By the time the credits roll, we are there with her, and then deposited safely back on the ground, fully present, and yet on wobbly legs. To attain this condition is a gift, and we need Art to give it to us. Black Swan does.
I love your review of Black Swan! I recently went to see it and loved it as well. I wrote a post about my experience watching the movie as well, but your post seems to have filled in the hiatus of emotions that I had trouble putting into words. Great post!

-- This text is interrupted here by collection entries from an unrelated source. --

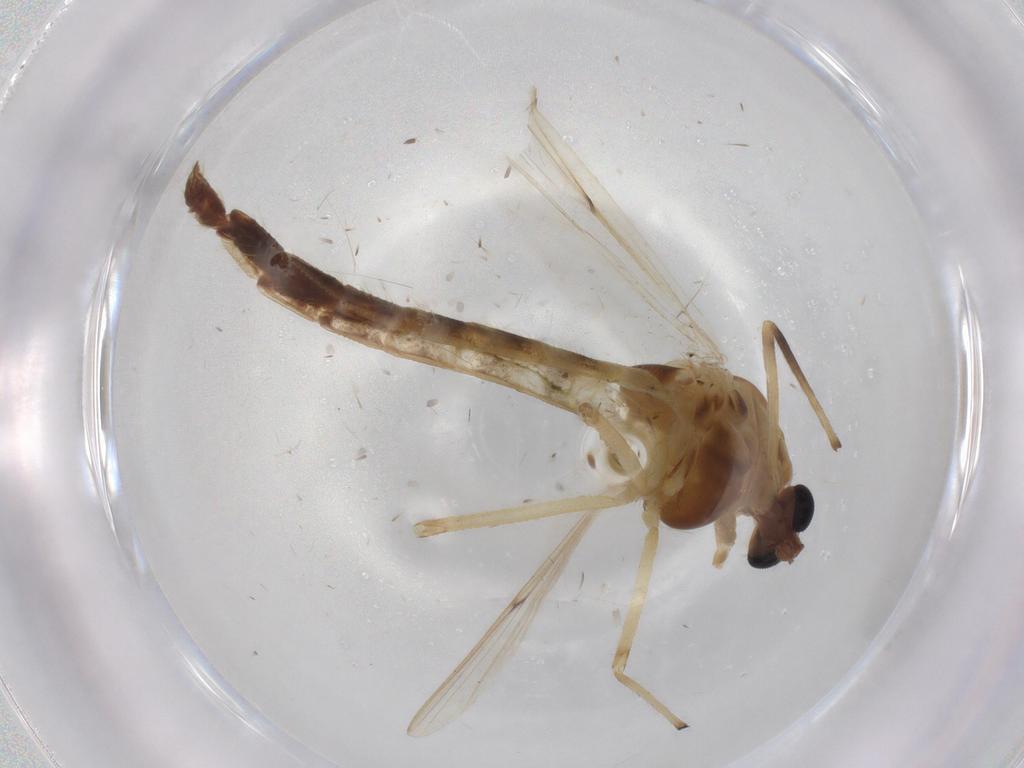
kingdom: Animalia
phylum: Arthropoda
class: Insecta
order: Diptera
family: Chironomidae
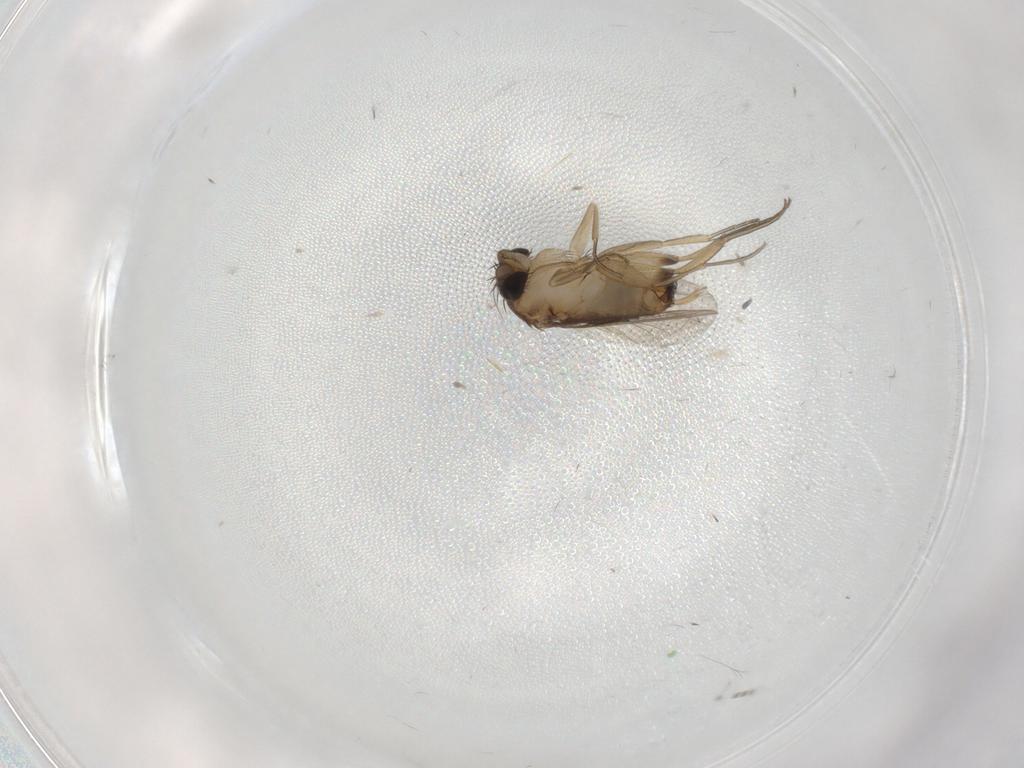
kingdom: Animalia
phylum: Arthropoda
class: Insecta
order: Diptera
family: Phoridae
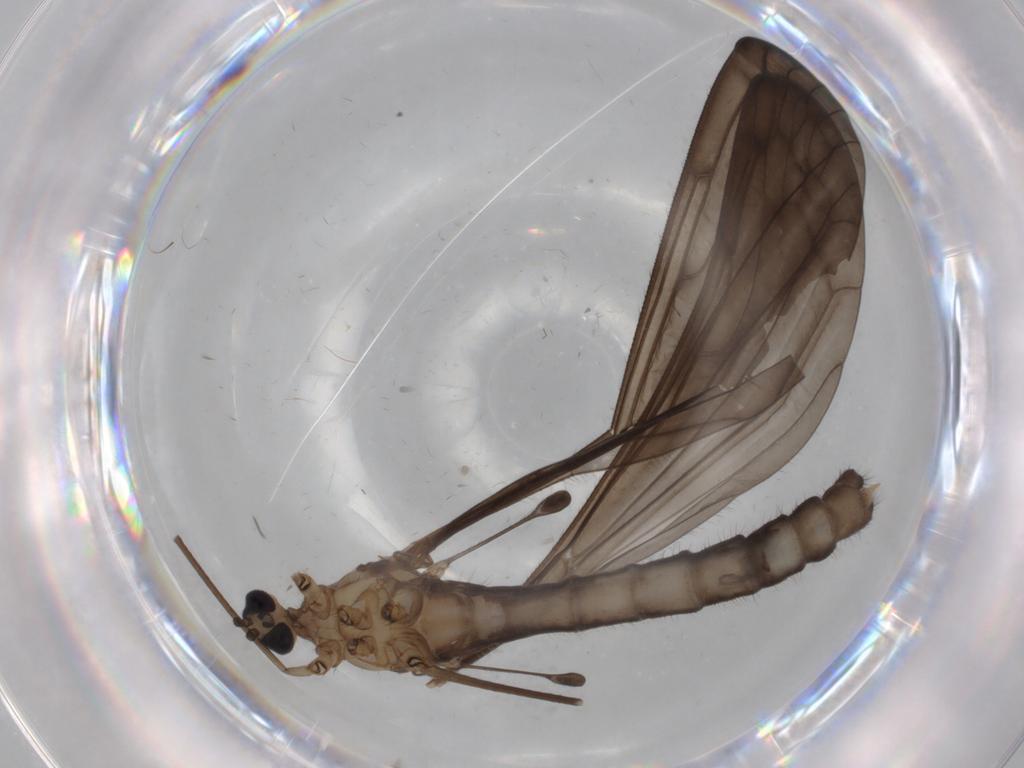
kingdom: Animalia
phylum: Arthropoda
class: Insecta
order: Diptera
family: Limoniidae
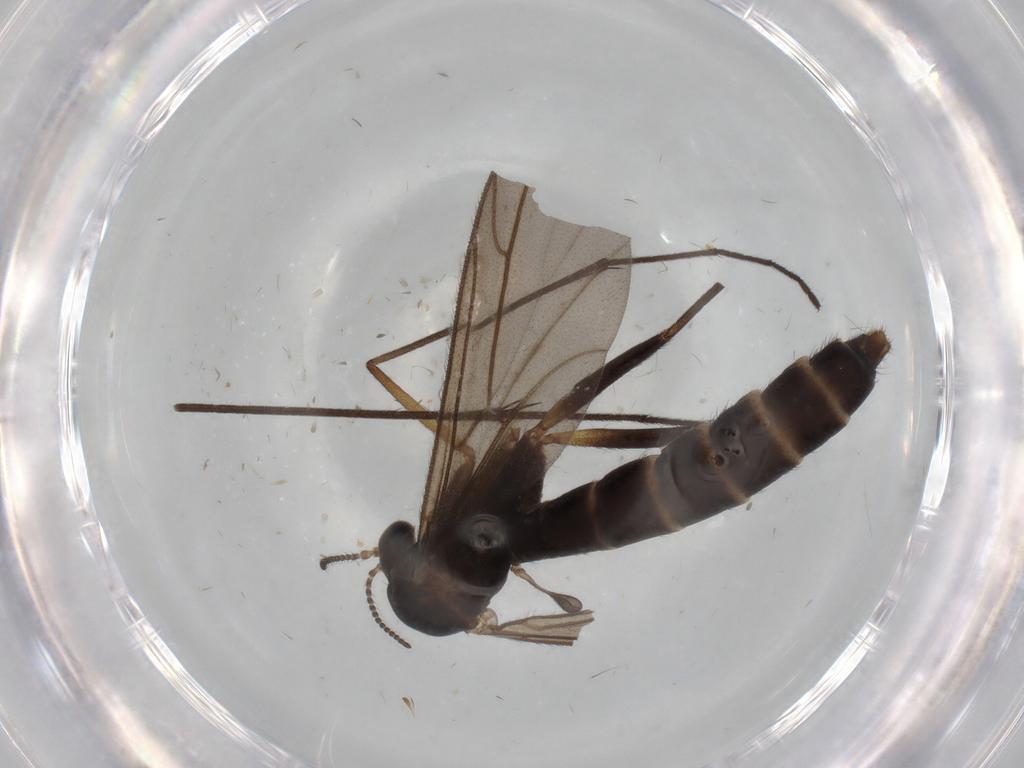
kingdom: Animalia
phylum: Arthropoda
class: Insecta
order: Diptera
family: Ditomyiidae
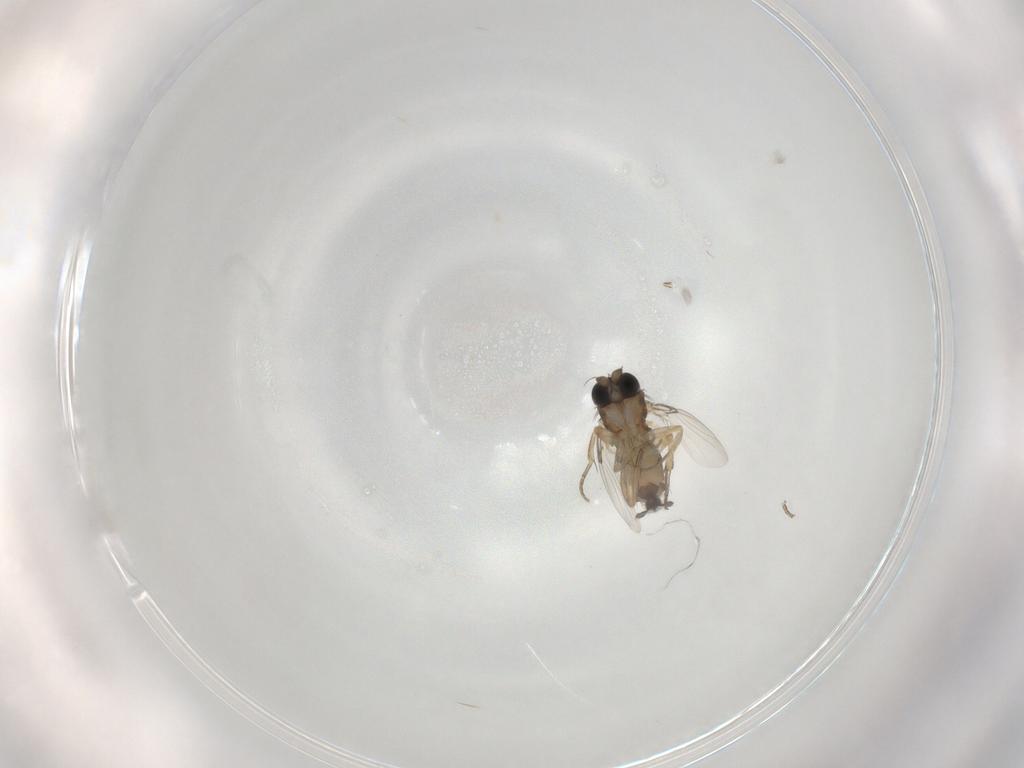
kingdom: Animalia
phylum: Arthropoda
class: Insecta
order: Diptera
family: Phoridae
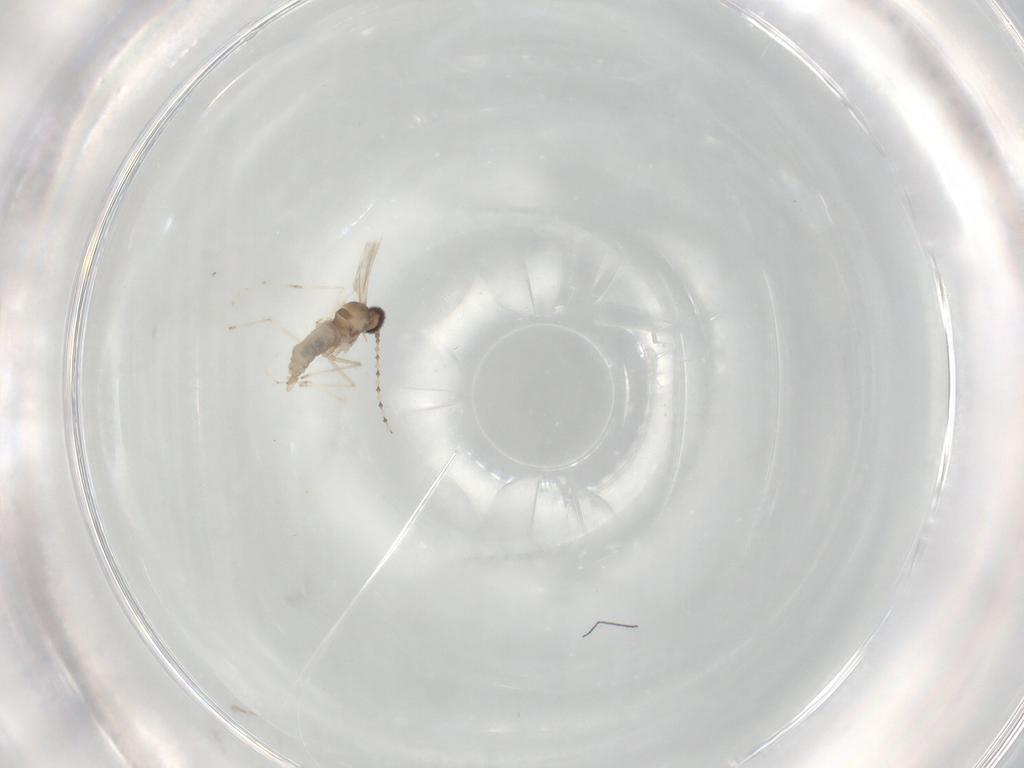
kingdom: Animalia
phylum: Arthropoda
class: Insecta
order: Diptera
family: Cecidomyiidae
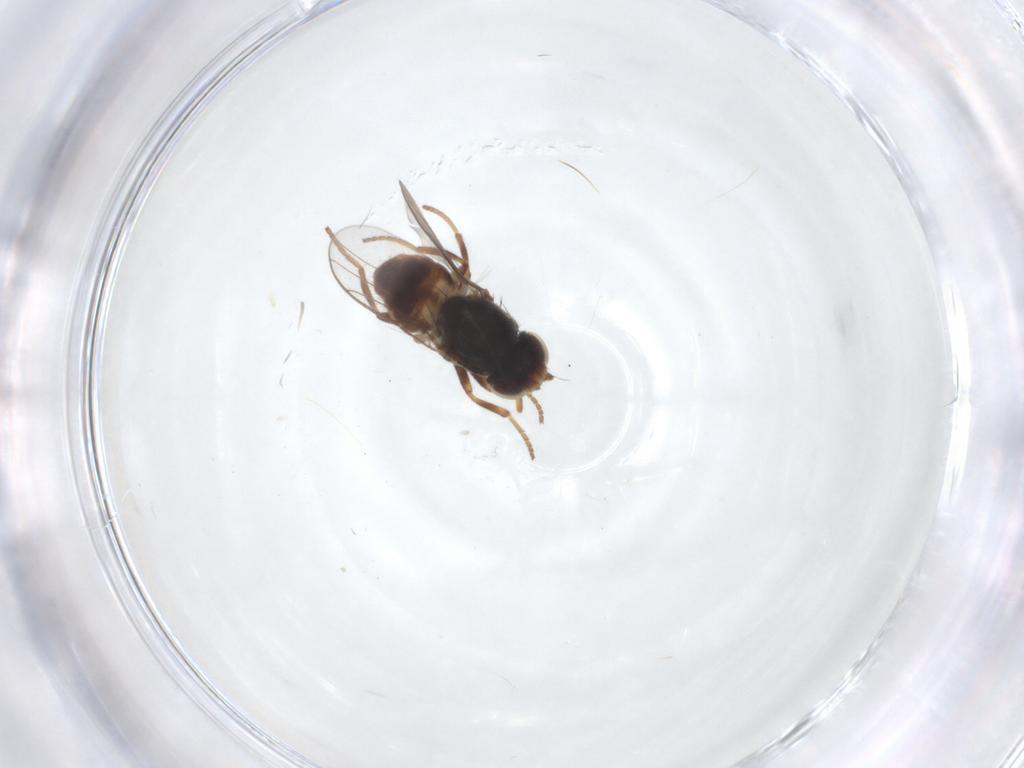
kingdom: Animalia
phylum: Arthropoda
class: Insecta
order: Diptera
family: Chloropidae
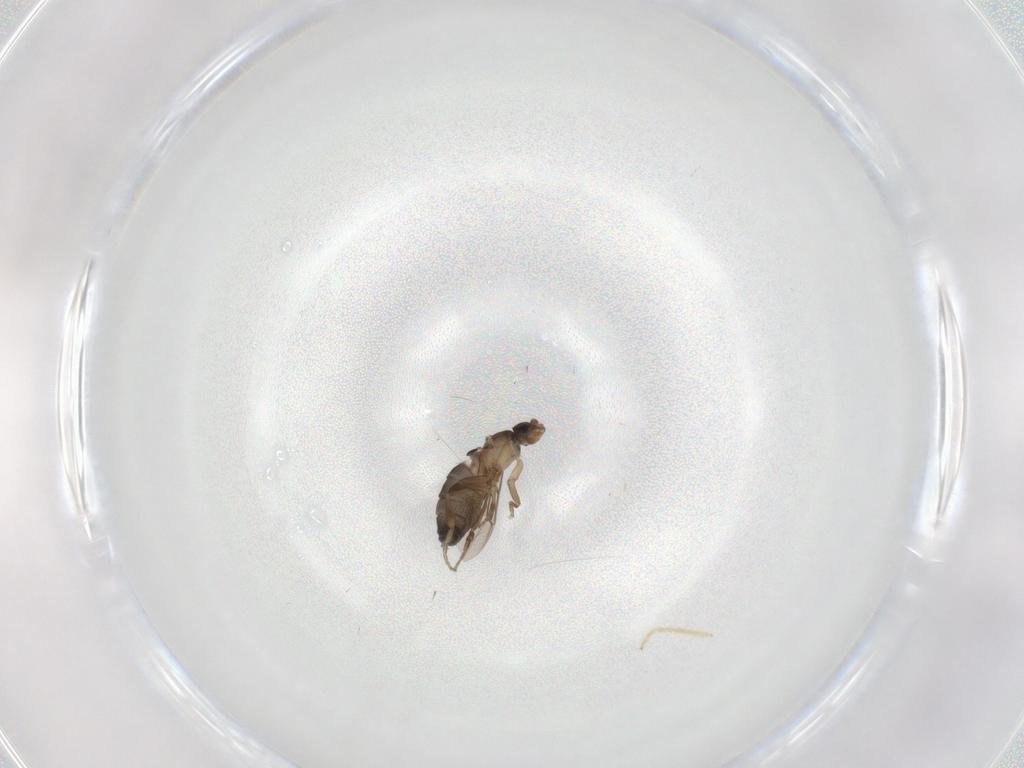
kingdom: Animalia
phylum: Arthropoda
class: Insecta
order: Diptera
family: Phoridae
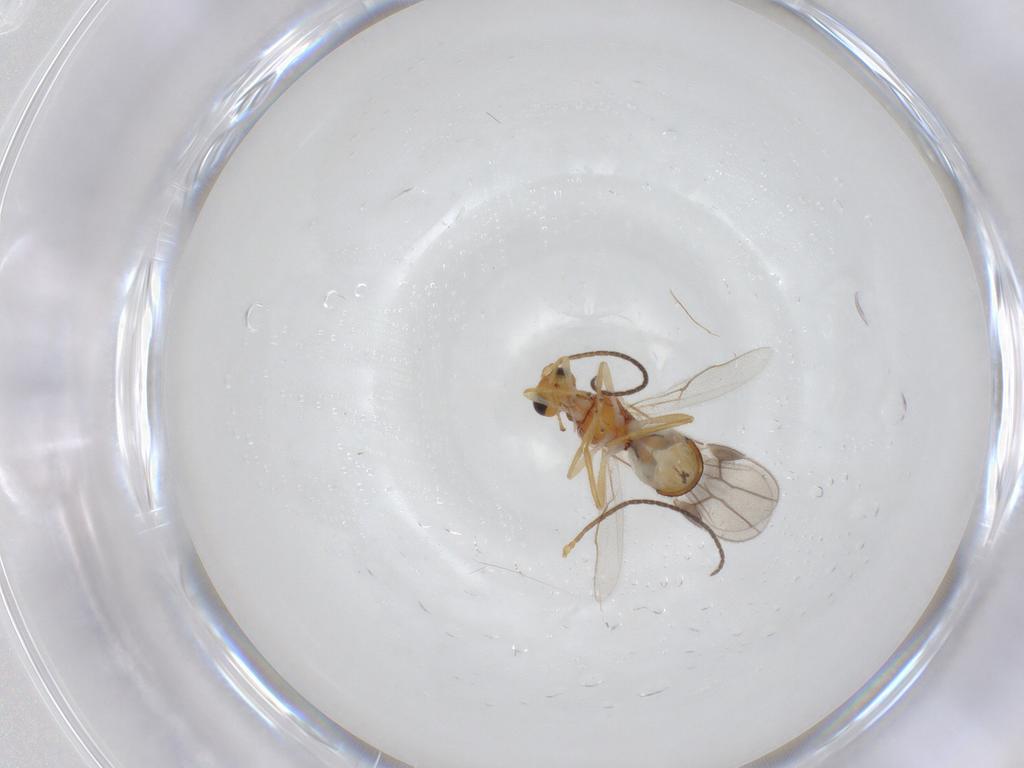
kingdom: Animalia
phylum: Arthropoda
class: Insecta
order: Hymenoptera
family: Braconidae
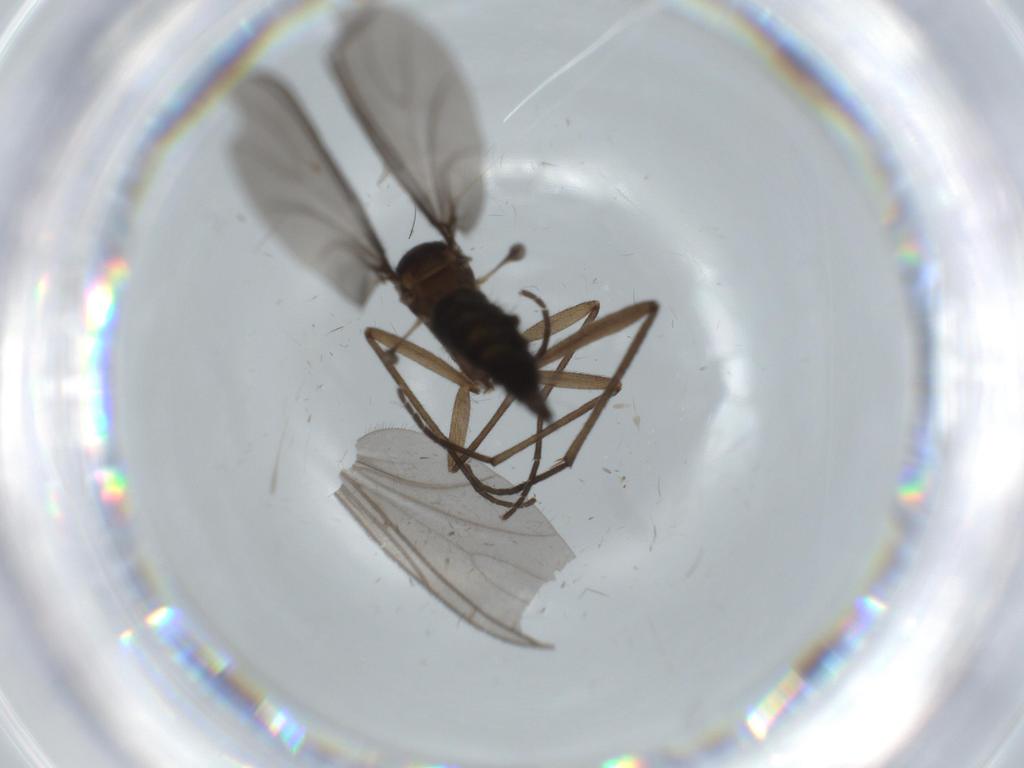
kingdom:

Thank you, I look forward to reading yours
Your review is extraordinary, particularly since you wrote it only hours after seeing the movie! This is one film I’ll have to sit on and digest before I’m able to really talk with friends about it.
Good job, man.
[...] in a kind of schizophrenic but all-too-common state of self-destruction. The movie Black Swan is an absolute masterpiece of artistic rendering of this state. If the FDA had shown Nina a picture of broken toes and torn flesh, would it have pushed her out of [...]
[...] and Black Swan, in which Nina wrestles with the beast within her, nearly to the death, but also pierces the veil of consciousness. These are works of art made even more brilliant by the fact that they offer the viewer [...]
Your review is written in a very poetic way. Yet, I would say that, in particular, your penultimate paragraph, is an excellent emotional summary of Requiem For A Dream, not Black Swan. I’m surprised you haven’t touch upon any of Nina’s insecurities and paranoias (and mild schizophrenia). One cannot understand the emotional turmoil that Nina (and the audience) go through without appreciating her problems.
Thanks, though, for sending me this. Your first paragraph epitomises your review.
Thanks for commenting, I appreciate your thoughts. I don’t disagree with your diagnosis of Nina, but for me the movie transcended the rational and took me to other places. Nina could be considered psychotic in clinical terms, but again I see her journey as a visceral depiction of the journey we are all on (in a far less extreme way, though in just as much depth of experience, whether we allow ourselves to feel it or not).
This is the essence for me of the movie: it evokes the animal passions that drive us all and that we all keep under lock and key, mostly for good but with horrible side effects. As Freud said, the unconscious is running amok in the human psyche, and understanding those oceanic passions is our key to our humanity.